Federal agents in electrical company uniforms watched the squad car and taxi roar past, then replaced the street barricades. In seconds, the cab screeched to a smoking-tire stop.

"Just take the photos with Davis in it," Lyons told Blancanales. "We'll have these agents carry the boxes in. They're just hanging around anyway. Heard what I said, Taximan?"

"I'll put them to work, sir. Right away."

They ran from the cab, weaving through the agents in uniforms and street clothes standing at the commandeered office building's back entrance. An agent at the glass doors stopped them.

"Who are you guys? Show me some official identification."

"We don't have identification," Lyons told him, tried to shove past. The agent shoved back, and found himself on his back on the concrete, looking up at Lyons and Blancanales.

Blancanales laughed, put his hand on Lyons' shoulder. "Ease up, man. These guys are on our side!"

An agent in gray janitor coveralls stepped from the building and held the door open for them.

"I'm Hardman Three's liaison man," he said. "He's waiting for you upstairs. Many interesting developments."

Another man — slight-figured, in a conservative suit and brown shoes, carrying a zippered folder — rushed to the door of the elevator. But Lyons straight-armed him, said, "Wait for the next one up."

"Please," Blancanales added.

"But he's..." the liaison agent protested. The elevator doors closed. The car shot up. "He was waiting to talk to you. He has some background material on WorldFiCor."

Lyons turned to the agent, emphasized his words with a finger to the man's chest. "I want you to understand this, Mr. Agent. We have been in the shit all day long. We have done the work you feds can't. And the reason we can do it is that we don't exist. We don't have identification, we don't have names. You have never seen us. We will never be news, we will never be on tv. No one will ever include us in their expose, or in their memoirs. If we get killed, we're just meat in a body-bag, no name and no face. So we show up here, and what do we have? Some clerk with a notebook trying to brief us. That is a violation of our working rules!
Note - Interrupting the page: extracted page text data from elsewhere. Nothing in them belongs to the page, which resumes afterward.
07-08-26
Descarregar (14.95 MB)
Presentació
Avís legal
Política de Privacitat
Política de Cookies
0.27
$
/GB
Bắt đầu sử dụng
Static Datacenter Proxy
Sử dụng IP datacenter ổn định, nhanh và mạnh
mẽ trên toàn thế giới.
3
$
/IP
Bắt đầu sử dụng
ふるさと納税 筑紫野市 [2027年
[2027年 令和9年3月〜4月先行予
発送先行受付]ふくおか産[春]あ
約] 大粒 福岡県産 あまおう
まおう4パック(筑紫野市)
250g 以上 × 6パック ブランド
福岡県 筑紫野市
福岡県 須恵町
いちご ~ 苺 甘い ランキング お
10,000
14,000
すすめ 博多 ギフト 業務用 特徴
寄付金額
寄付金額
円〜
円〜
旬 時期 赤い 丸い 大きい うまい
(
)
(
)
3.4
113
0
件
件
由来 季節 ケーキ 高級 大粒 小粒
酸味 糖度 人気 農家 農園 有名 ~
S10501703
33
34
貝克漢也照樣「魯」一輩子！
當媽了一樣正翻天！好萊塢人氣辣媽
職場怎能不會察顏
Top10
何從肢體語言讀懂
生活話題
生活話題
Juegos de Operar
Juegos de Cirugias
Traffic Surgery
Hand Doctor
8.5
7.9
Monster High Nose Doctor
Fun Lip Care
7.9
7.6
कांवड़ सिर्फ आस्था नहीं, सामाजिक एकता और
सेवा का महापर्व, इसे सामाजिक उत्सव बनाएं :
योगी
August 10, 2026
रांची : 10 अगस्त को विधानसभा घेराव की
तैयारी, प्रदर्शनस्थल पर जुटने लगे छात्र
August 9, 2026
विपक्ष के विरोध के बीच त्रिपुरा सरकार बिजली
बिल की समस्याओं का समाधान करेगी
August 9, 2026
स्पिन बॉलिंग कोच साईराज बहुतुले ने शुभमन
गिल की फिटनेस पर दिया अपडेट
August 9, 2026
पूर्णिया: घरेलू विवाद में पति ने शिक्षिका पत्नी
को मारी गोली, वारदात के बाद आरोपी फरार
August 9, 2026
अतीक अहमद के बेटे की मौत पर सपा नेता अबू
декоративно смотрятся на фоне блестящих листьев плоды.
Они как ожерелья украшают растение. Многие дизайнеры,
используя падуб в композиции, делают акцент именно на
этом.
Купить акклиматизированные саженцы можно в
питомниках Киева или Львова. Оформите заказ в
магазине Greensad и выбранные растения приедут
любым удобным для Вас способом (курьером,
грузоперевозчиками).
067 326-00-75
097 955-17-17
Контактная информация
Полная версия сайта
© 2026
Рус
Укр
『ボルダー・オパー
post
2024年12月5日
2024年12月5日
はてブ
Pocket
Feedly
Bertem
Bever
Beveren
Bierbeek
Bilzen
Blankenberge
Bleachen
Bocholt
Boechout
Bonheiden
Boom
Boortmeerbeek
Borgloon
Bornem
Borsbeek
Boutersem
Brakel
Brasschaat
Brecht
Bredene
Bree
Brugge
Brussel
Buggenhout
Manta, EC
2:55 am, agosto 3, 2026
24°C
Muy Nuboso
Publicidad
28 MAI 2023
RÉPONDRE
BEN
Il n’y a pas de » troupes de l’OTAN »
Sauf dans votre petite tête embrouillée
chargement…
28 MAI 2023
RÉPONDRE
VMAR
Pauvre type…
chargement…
When Brognola tells me to talk to the man, then I talk to him, not before. Nobody comes up and introduces himself to us! Do you understand?"

"Right. Yes, sir. Mr. Brognola has to give you the okay. I'll call him back, right now. Security is important."

"You talked to Brognola?" Blancanales asked.

The elevator stopped, and Lyons stepped out as the doors slid open. He glanced in both directions down the corridor, but all the doors were closed.

"Yes, sir. He called me." The agent pointed to the left. "This way. I think we've made contact with someone trapped in the Tower. They're flashing a light in Morse code. We're trying to get some information from them, but there are problems."

"What problems?" Blancanales asked.

"Their Morse code is bad. Very slow, and they get some of the alphabet wrong. But they're getting across to us."